His suspension, lawsuit threat and why Nollywood’s loose-cannon structure may be the real story

In late November 2025, the film industry in Nigeria got shaken hard. Taye Arimoro, a working actor, was slapped with an indefinite ban from all productions by the trio of industry heavyweights: Actors Guild of Nigeria (AGN), Directors Guild of Nigeria (DGN), and Association of Movie Producers (AMP). They held him responsible for a set-clash during the filming of the movie Pieces of Love. Reports say he allegedly assaulted a production manager and a driver, then went live on social media with what the guilds called a “misleading” video that tried to drag producer/actress Peggy Ovire into the mess.
The pronouncement came fast. According to the joint verdict, Arimoro was guilty until proven otherwise. The guilds demanded a public apology, a corrective video clarifying the events, and a supervised return to set to finish his outstanding scenes.

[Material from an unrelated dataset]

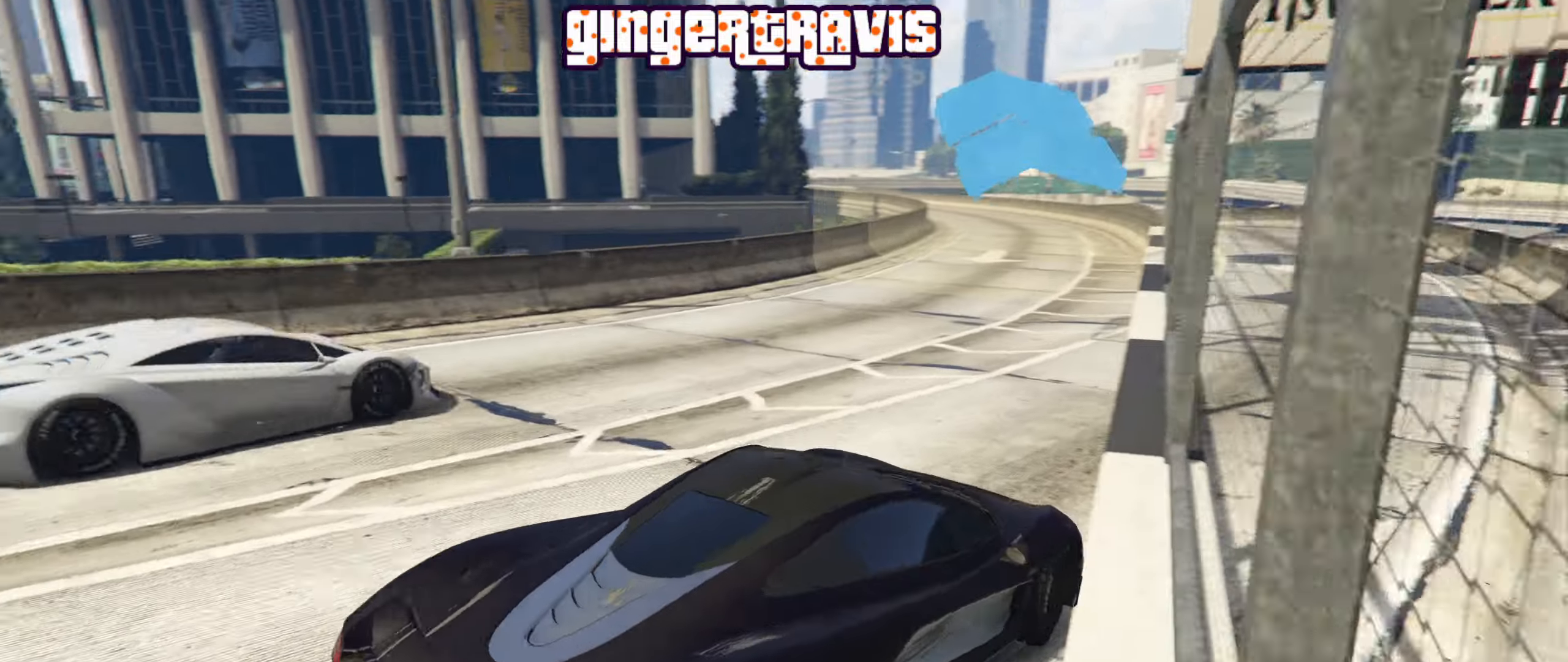
{"buttons": ["R2"], "left_stick": "center", "right_stick": "center", "events": [[17, "left_stick", "center"], [233, "left_stick", "left"], [300, "right_stick", "center"], [367, "left_stick", "center"]]}
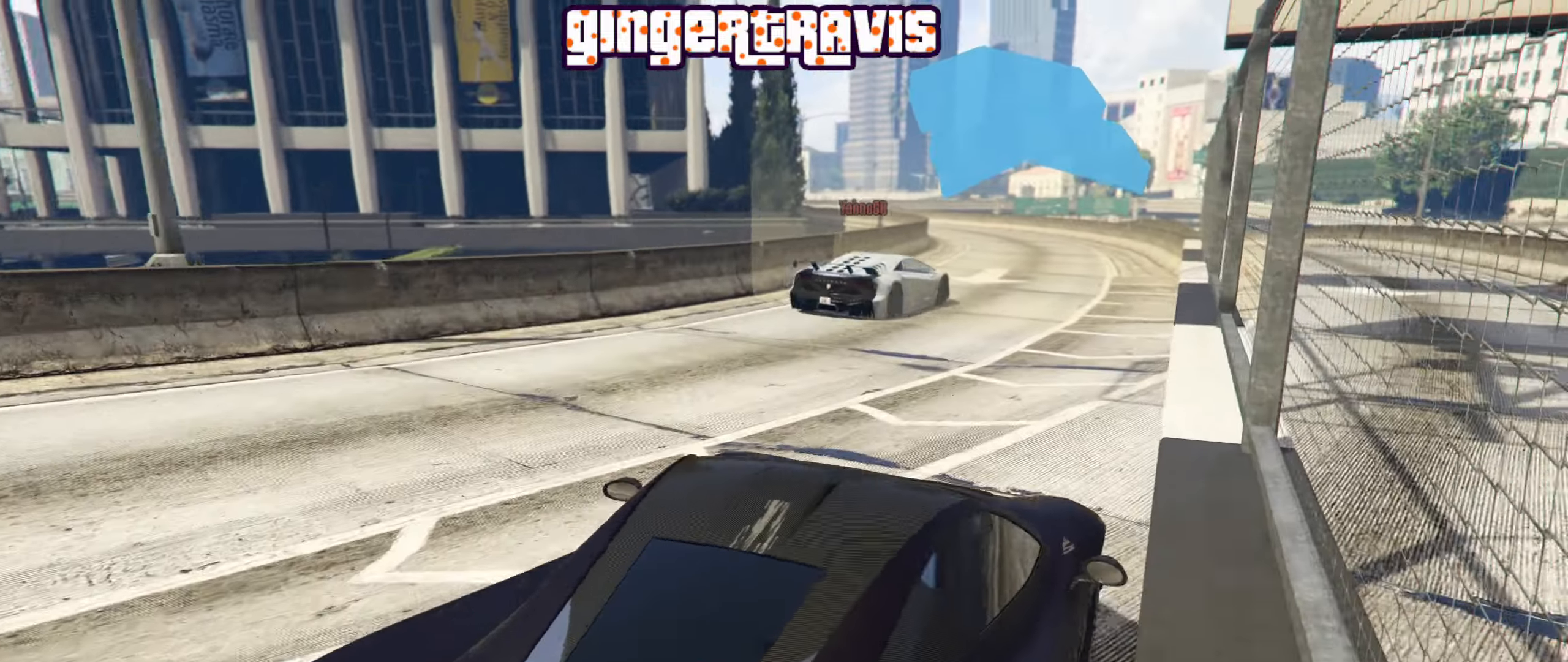
{"buttons": ["R2"], "left_stick": "center", "right_stick": "center", "events": []}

But Arimoro is not backing down. His camp fired back with a blistering letter. His lawyers argued that the three guilds had no business sanctioning him. He is not a registered member of any of them, so under their own constitutions, they lack jurisdiction. The disciplinary process, his team insists, was void from the beginning, misnaming him “Taiye Ayimoro,” giving no fair hearing, no shared evidence, and violating his constitutional right to freedom of association.
In dramatic fashion, the actor has threatened a ₦1 billion lawsuit if the guilds do not publicly retract their decision and apologize within 24 hours.

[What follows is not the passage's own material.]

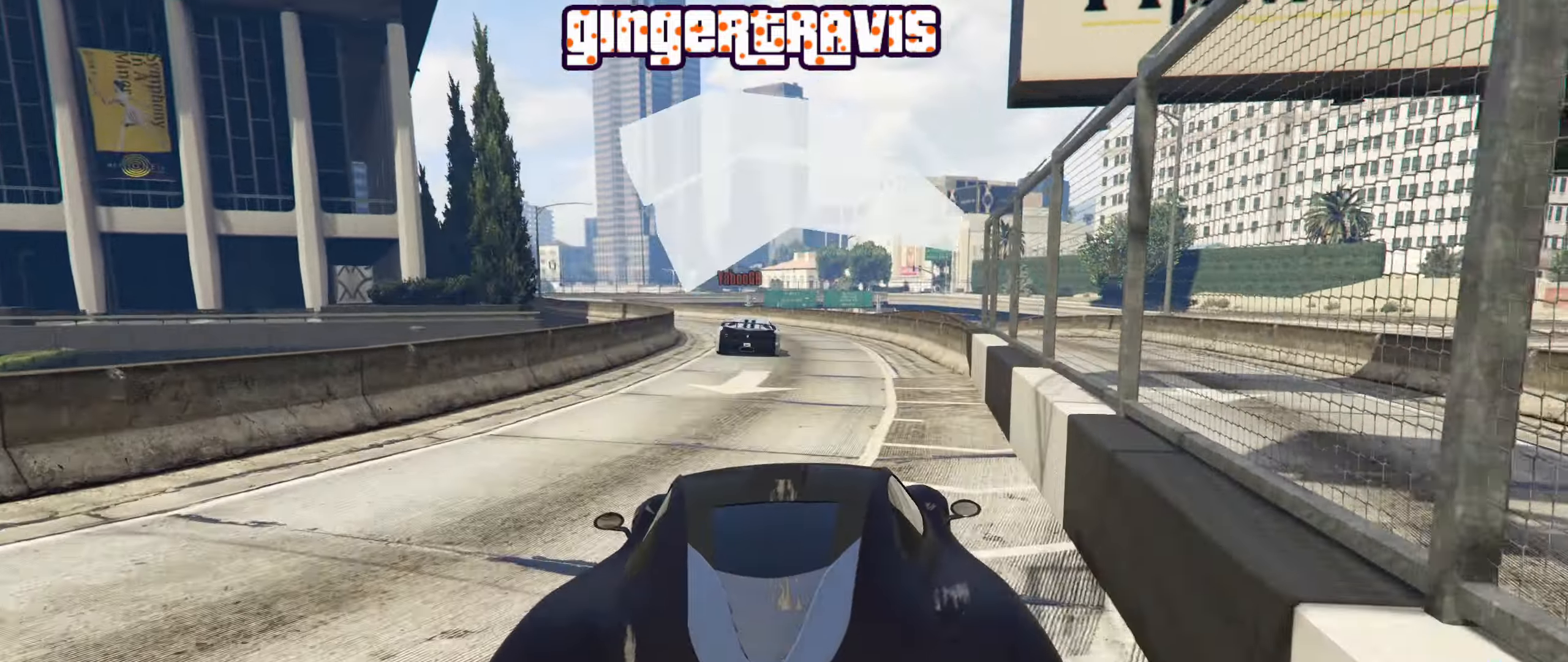
{"buttons": ["R2"], "left_stick": "center", "right_stick": "center", "events": [[33, "left_stick", "up-left"], [150, "left_stick", "center"]]}
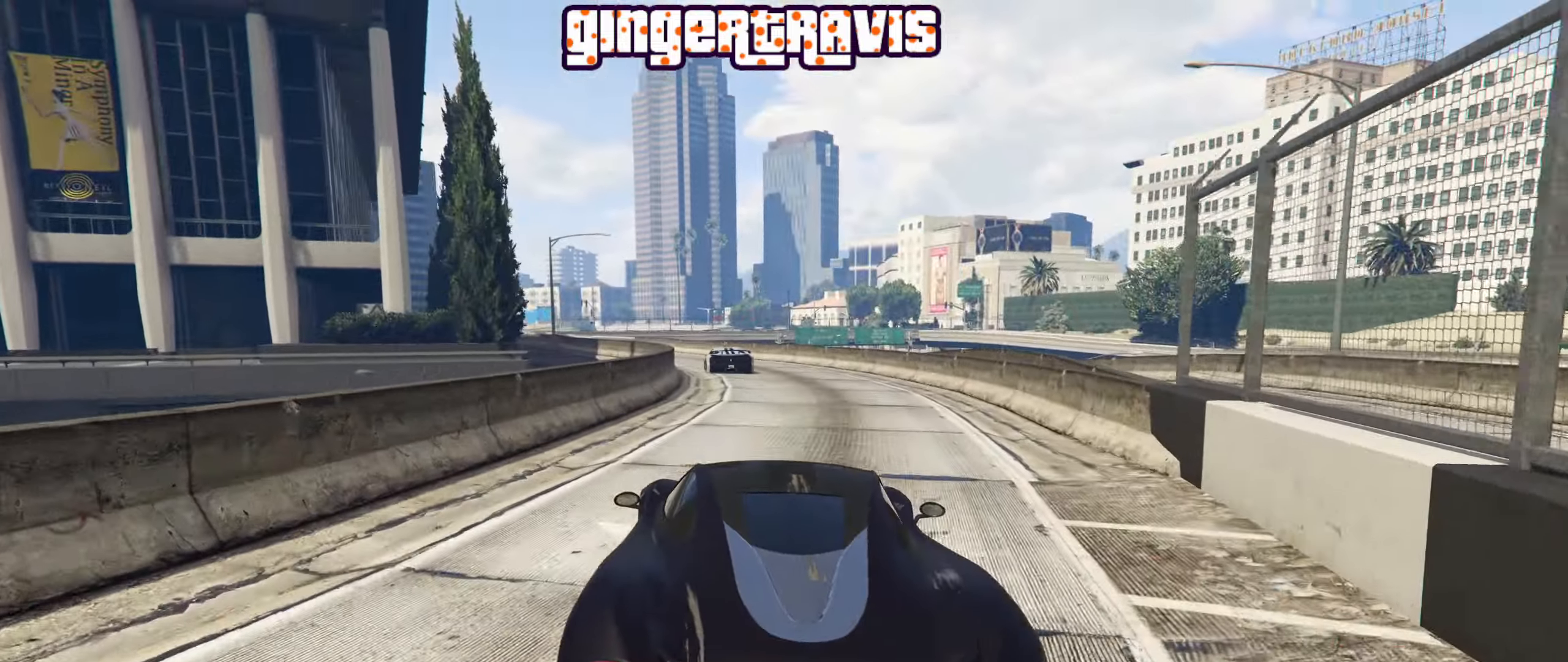
{"buttons": ["R2"], "left_stick": "left", "right_stick": "center", "events": [[450, "left_stick", "left"]]}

This isn’t just about a fight on set. It is a glaring expose of how loosely organized Nollywood remains, compared to, say, Hollywood, where unions and associations like the Screen Actors Guild‑American Federation of Television and Radio Artists (SAG-AFTRA) or the Writers Guild of America (WGA) deliver structure, due process, and member protections.
The fact that someone like Arimoro can be suspended by organizations he never signed up with shows how murky the power framework in Nollywood really is. Many younger actors and filmmakers treat these guilds as optional, unofficial at best. That leaves a vacuum where disciplinary actions can feel arbitrary, unpredictable, controversially—unconstitutional.
Taye’s experience is teaching us that talent alone does not shield you from the pitfalls of an industry without standardized rules or clear enforcement mechanisms. You need clarity on membership, transparency in discipline, and above all, rights. If Nollywood keeps going in circles over every on-set spat, it may end up losing good actors or better still, painful public lawsuits.
At a time when Nigerian cinema is aiming for global standards, this drama is a loud wake up call. Without structure, protection, and fairness, what we gain in quantity we risk losing in credibility.